### TO BE DONE
**a)** In the abstract on stochastic approximation, in whose local minimax sense is the limiting covariance matrix called optimal?
**b)** From the listing, write out as a numbered list the lines from the one with "order: Oxalidales" up to and including the one with "island: New Guinea", leaving out any blank lines.

### QUOTED PASSAGE
The paper tackles the problem of estimating the limiting covariance matrix in nonsmooth and potentially nonconvex stochastic approximation (SA) methods, proposing an online batch-means estimator that achieves a convergence rate of O(√d n^{-1/8+ε}) for any ε>0, matching the best-known rate in smoother settings.

We consider applying stochastic approximation (SA) methods to solve nonsmooth variational inclusion problems. Existing studies have shown that the averaged iterates of SA methods exhibit asymptotic normality, with an optimal limiting covariance matrix in the local minimax sense of Hájek and Le Cam. However, no methods have been proposed to estimate this covariance matrix in a nonsmooth and potentially non-monotone (nonconvex) setting. In this paper, we study an online batch-means covariance matrix estimator introduced in Zhu et al.(2023). The estimator groups the SA iterates appropriately and computes the sample covariance among batches as an estimate of the limiting covariance. Its construction does not require prior knowledge of the total sample size, and updates can be performed recursively as new data arrives. We establish that, as long as the batch size sequence is properly specified (depending on the stepsize sequence), the estimator achieves a convergence rate of order $O(\sqrt{d}n^{-1/8+\varepsilon})$ for any $\varepsilon>0$, where $d$ and $n$ denote the problem dimensionality and the number of iterations (or samples) used. Although the problem is nonsmooth and potentially non-monotone (nonconvex), our convergence rate matches the best-known rate for covariance estimation methods using only first-order information in smooth and strongly-convex settings. The consistency of this covariance estimator enables asymptotically valid statistical inference, including constructing confidence intervals and performing hypothesis testing.

### SUPPLIED DATA
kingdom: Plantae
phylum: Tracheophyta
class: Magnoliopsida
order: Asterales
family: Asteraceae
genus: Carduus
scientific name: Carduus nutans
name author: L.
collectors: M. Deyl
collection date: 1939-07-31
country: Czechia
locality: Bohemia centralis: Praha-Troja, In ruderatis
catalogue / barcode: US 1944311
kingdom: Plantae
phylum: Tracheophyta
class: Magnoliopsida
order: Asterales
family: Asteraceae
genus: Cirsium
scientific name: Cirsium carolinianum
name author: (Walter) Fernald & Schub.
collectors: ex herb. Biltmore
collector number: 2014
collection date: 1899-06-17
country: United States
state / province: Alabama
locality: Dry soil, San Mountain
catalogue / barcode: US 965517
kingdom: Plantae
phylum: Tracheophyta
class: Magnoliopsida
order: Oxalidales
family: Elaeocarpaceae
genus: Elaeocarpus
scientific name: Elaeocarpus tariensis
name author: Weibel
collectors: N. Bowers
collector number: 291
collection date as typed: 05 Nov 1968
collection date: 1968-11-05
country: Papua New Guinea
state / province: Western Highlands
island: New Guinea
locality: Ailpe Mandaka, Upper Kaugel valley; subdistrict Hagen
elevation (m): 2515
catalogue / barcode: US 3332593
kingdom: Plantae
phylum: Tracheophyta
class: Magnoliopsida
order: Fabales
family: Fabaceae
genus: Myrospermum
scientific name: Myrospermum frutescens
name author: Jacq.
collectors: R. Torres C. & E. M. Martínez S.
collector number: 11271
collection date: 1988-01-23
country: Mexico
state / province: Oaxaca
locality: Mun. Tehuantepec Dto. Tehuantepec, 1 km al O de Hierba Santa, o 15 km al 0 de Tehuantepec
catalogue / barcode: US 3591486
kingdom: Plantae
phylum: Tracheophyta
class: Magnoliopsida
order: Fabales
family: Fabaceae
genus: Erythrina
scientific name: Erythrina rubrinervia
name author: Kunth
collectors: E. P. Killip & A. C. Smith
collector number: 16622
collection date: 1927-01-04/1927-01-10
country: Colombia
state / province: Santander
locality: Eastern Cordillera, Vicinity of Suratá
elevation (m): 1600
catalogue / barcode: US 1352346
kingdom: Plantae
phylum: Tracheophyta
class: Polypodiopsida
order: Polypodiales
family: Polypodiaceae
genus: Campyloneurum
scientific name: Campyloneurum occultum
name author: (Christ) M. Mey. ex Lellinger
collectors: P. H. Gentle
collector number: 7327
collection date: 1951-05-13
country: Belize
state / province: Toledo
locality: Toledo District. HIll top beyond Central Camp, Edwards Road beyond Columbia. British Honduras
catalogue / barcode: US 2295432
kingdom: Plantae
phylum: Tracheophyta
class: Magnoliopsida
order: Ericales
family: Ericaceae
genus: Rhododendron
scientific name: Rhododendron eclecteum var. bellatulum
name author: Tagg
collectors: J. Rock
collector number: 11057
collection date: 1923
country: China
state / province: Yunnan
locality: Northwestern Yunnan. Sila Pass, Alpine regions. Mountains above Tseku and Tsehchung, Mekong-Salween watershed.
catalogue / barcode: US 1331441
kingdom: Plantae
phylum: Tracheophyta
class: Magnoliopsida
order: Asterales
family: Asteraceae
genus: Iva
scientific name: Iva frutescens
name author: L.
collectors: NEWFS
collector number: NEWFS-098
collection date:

### WORKED SOLUTIONS
**a)** In the local minimax sense of Hájek and Le Cam.

**b)**
1. order: Oxalidales
2. family: Elaeocarpaceae
3. genus: Elaeocarpus
4. scientific name: Elaeocarpus tariensis
5. name author: Weibel
6. collectors: N. Bowers
7. collector number: 291
8. collection date as typed: 05 Nov 1968
9. collection date: 1968-11-05
10. country: Papua New Guinea
11. state / province: Western Highlands
12. island: New Guinea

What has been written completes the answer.